**What the task asks:**
Return only the stretch of the material below that begins with the line containing "64: (453, 1086)" and ends with the line containing "108: (543, 956)", exactly; both of those lines belong to it.

>>

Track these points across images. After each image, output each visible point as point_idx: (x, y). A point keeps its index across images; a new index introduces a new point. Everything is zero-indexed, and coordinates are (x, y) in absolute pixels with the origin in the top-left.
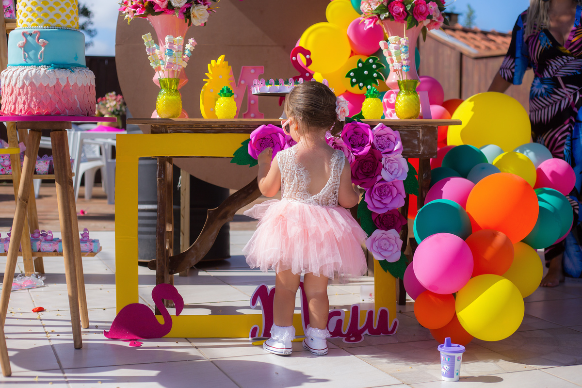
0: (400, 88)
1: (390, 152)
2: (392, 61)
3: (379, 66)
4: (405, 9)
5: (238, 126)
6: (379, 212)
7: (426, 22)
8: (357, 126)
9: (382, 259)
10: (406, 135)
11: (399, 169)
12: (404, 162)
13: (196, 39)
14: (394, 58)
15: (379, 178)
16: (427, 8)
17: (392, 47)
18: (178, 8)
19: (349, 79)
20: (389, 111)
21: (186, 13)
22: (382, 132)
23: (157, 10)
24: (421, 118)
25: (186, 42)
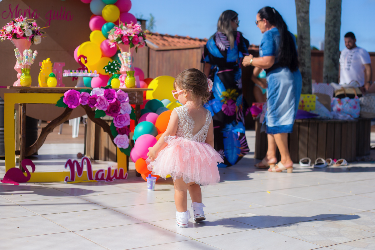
0: (127, 74)
1: (124, 102)
2: (124, 63)
3: (118, 65)
4: (129, 40)
5: (58, 90)
6: (119, 127)
7: (138, 45)
8: (110, 91)
9: (120, 147)
10: (130, 95)
11: (127, 109)
12: (129, 106)
13: (37, 51)
14: (125, 61)
15: (119, 113)
16: (138, 39)
17: (124, 57)
18: (28, 37)
19: (105, 70)
20: (121, 84)
21: (32, 39)
22: (121, 93)
23: (18, 37)
24: (136, 87)
25: (33, 52)
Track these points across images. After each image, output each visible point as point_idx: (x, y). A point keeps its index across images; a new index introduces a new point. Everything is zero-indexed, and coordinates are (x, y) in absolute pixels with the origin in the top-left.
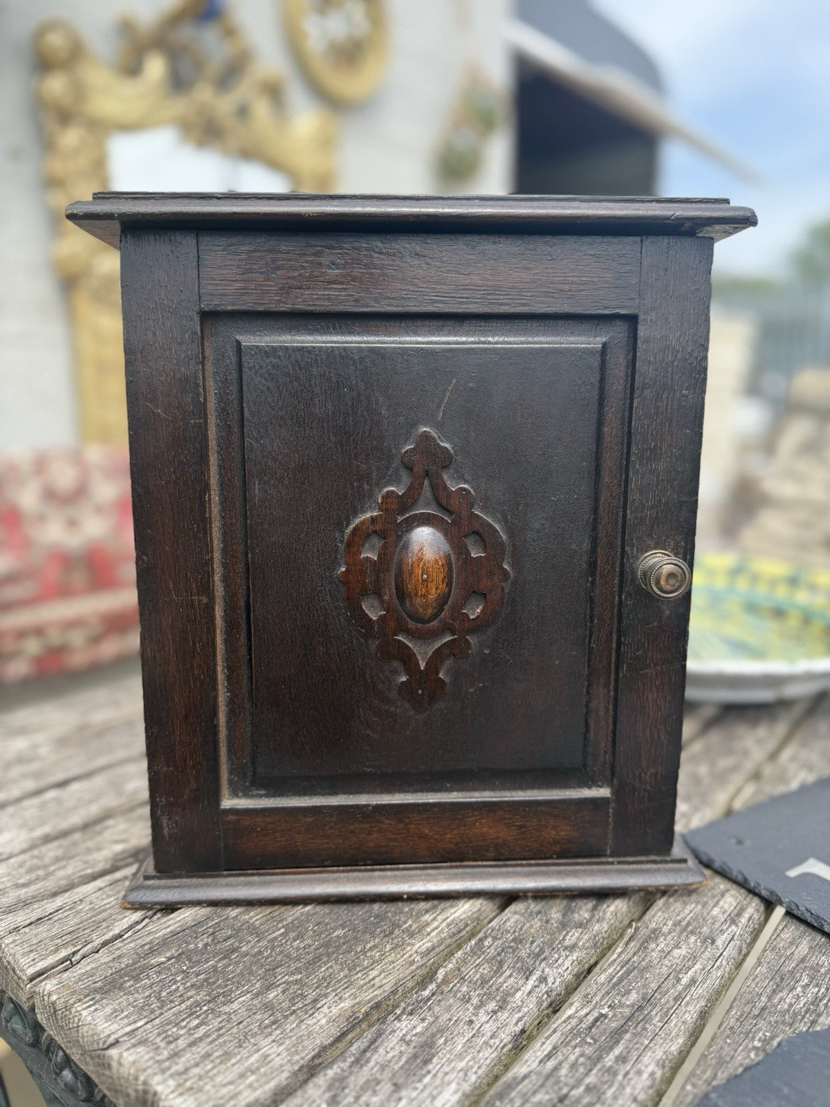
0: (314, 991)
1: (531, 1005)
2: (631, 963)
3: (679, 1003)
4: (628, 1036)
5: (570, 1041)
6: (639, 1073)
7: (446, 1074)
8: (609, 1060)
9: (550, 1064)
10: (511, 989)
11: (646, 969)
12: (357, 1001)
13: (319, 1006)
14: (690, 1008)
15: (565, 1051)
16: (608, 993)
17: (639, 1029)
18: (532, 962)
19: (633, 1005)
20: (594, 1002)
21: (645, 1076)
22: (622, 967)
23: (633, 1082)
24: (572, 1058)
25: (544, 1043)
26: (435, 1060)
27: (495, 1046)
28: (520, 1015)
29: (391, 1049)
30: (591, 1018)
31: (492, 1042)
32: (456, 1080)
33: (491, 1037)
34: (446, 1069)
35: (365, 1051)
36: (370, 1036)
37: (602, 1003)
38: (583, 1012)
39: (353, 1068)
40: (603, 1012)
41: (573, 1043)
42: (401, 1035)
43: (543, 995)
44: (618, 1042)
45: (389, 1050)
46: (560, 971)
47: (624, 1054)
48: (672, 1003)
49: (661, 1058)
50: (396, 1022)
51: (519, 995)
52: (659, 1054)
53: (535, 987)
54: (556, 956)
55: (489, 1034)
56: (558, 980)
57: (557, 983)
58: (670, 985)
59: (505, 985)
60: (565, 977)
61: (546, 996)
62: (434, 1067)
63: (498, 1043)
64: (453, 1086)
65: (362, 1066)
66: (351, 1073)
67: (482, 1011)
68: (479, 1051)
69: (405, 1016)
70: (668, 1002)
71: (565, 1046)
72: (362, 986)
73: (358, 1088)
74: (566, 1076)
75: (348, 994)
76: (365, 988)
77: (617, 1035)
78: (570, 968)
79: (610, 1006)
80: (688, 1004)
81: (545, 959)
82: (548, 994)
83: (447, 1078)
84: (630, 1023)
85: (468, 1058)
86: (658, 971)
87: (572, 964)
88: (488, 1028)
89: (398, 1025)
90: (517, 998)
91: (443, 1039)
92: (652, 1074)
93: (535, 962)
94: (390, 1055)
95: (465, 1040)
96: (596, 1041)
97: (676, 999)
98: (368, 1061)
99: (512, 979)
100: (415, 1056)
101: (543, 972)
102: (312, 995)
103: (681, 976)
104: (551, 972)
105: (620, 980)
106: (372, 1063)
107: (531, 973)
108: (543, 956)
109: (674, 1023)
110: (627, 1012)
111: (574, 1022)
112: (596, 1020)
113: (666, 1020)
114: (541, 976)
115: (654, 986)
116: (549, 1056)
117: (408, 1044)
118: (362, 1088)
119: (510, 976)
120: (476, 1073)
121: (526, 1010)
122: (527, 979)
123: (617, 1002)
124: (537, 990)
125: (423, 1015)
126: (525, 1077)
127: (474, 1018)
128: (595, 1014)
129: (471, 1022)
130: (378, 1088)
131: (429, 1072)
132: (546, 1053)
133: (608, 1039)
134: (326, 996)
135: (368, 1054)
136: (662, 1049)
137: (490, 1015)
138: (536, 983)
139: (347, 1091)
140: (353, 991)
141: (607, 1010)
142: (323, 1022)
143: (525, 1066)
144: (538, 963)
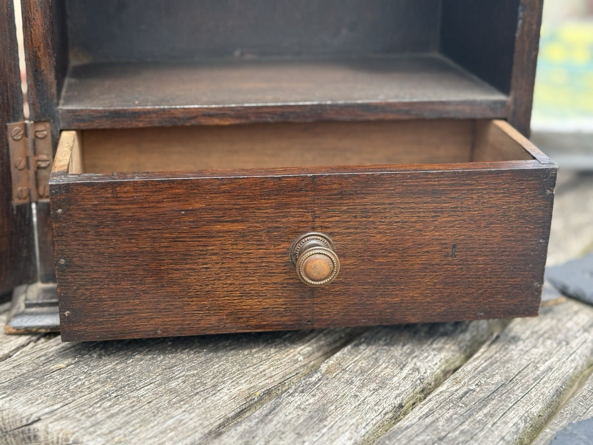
0: (211, 380)
1: (407, 386)
2: (493, 358)
3: (538, 381)
4: (494, 402)
5: (444, 406)
6: (506, 423)
7: (340, 427)
8: (479, 416)
9: (428, 420)
10: (388, 376)
11: (507, 361)
12: (252, 385)
13: (219, 389)
14: (547, 385)
15: (440, 412)
16: (474, 377)
17: (503, 397)
18: (405, 359)
19: (497, 384)
20: (462, 383)
21: (510, 425)
22: (486, 361)
23: (500, 428)
24: (448, 415)
25: (421, 408)
26: (329, 419)
27: (379, 411)
28: (398, 392)
29: (289, 413)
30: (461, 392)
31: (376, 408)
32: (349, 431)
33: (375, 405)
34: (339, 424)
35: (267, 415)
36: (269, 407)
37: (470, 383)
38: (455, 388)
39: (259, 426)
40: (471, 388)
41: (447, 407)
42: (296, 405)
43: (417, 381)
44: (485, 405)
45: (287, 414)
46: (430, 364)
47: (491, 412)
48: (531, 382)
49: (524, 415)
50: (290, 397)
51: (395, 379)
52: (522, 412)
53: (409, 374)
54: (426, 354)
55: (373, 403)
56: (429, 372)
57: (428, 373)
58: (529, 371)
59: (383, 373)
60: (435, 370)
61: (419, 381)
62: (329, 423)
63: (381, 410)
64: (347, 434)
65: (266, 424)
66: (258, 429)
67: (364, 390)
68: (366, 414)
69: (297, 394)
70: (528, 381)
71: (440, 409)
72: (255, 376)
73: (266, 436)
74: (443, 426)
75: (243, 381)
76: (258, 376)
77: (485, 401)
78: (439, 364)
79: (477, 384)
80: (545, 382)
81: (416, 357)
82: (420, 381)
83: (341, 429)
84: (496, 395)
85: (358, 417)
86: (518, 363)
87: (440, 361)
88: (372, 400)
89: (292, 399)
90: (394, 381)
91: (334, 407)
92: (516, 424)
93: (407, 358)
94: (289, 417)
95: (353, 407)
96: (466, 405)
97: (535, 380)
98: (271, 421)
99: (388, 369)
100: (311, 417)
101: (415, 364)
102: (210, 383)
103: (538, 365)
104: (422, 365)
105: (485, 369)
106: (274, 422)
107: (405, 365)
108: (414, 355)
109: (534, 393)
110: (493, 388)
111: (446, 395)
112: (466, 393)
113: (526, 392)
114: (413, 368)
115: (515, 371)
116: (427, 415)
117: (304, 410)
118: (269, 436)
119: (387, 367)
120: (364, 428)
121: (403, 389)
122: (402, 369)
123: (482, 382)
124: (411, 376)
125: (313, 392)
126: (407, 428)
127: (358, 394)
128: (465, 389)
129: (356, 396)
130: (283, 436)
131: (325, 426)
132: (424, 413)
133: (477, 404)
134: (224, 383)
135: (270, 417)
136: (524, 409)
137: (372, 392)
138: (410, 372)
139: (257, 439)
140: (249, 378)
141: (475, 387)
142: (226, 398)
143: (407, 421)
144: (409, 360)
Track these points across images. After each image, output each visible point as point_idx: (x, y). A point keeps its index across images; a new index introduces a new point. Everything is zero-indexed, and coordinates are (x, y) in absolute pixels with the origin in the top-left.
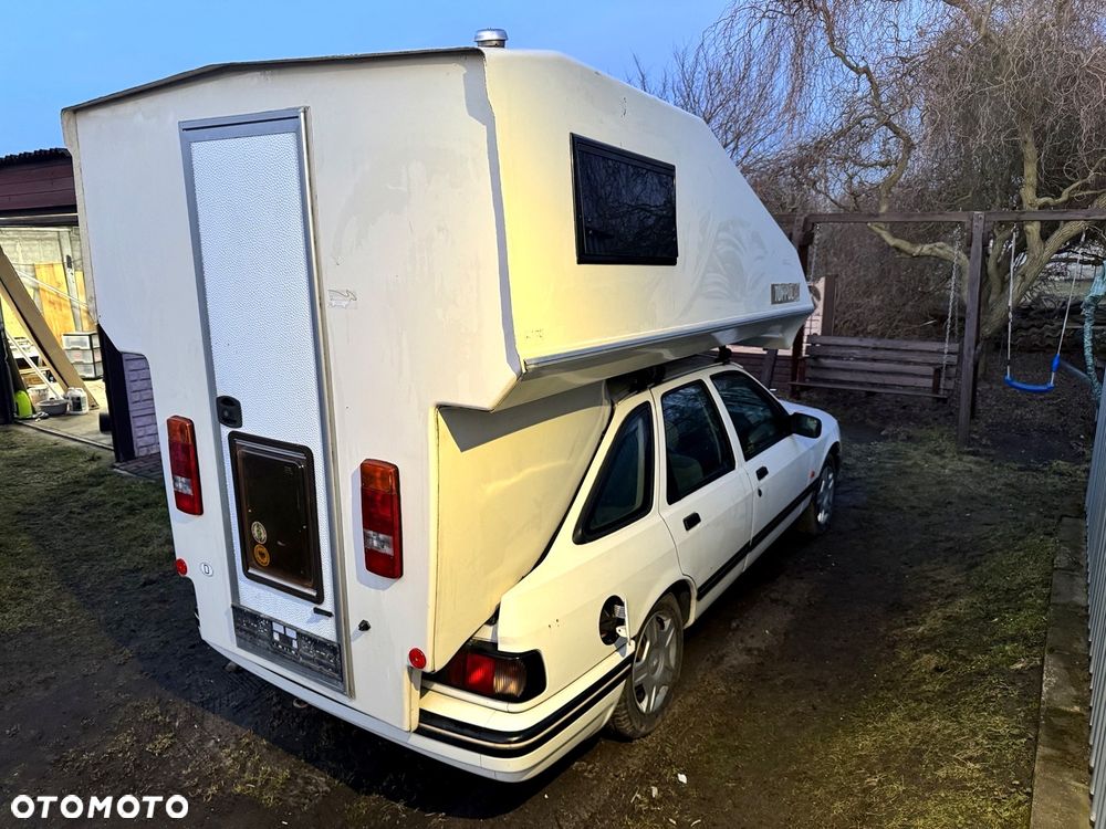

<<

**Solution to this exercise:**
64: (453, 1086)
65: (362, 1066)
66: (351, 1073)
67: (482, 1011)
68: (479, 1051)
69: (405, 1016)
70: (668, 1002)
71: (565, 1046)
72: (362, 986)
73: (358, 1088)
74: (566, 1076)
75: (348, 994)
76: (365, 988)
77: (617, 1035)
78: (570, 968)
79: (610, 1006)
80: (688, 1004)
81: (545, 959)
82: (548, 994)
83: (447, 1078)
84: (630, 1023)
85: (468, 1058)
86: (658, 971)
87: (572, 964)
88: (488, 1028)
89: (398, 1025)
90: (517, 998)
91: (443, 1039)
92: (652, 1074)
93: (535, 962)
94: (390, 1055)
95: (465, 1040)
96: (596, 1041)
97: (676, 999)
98: (368, 1061)
99: (512, 979)
100: (415, 1056)
101: (543, 972)
102: (312, 995)
103: (681, 976)
104: (551, 972)
105: (620, 980)
106: (372, 1063)
107: (531, 973)
108: (543, 956)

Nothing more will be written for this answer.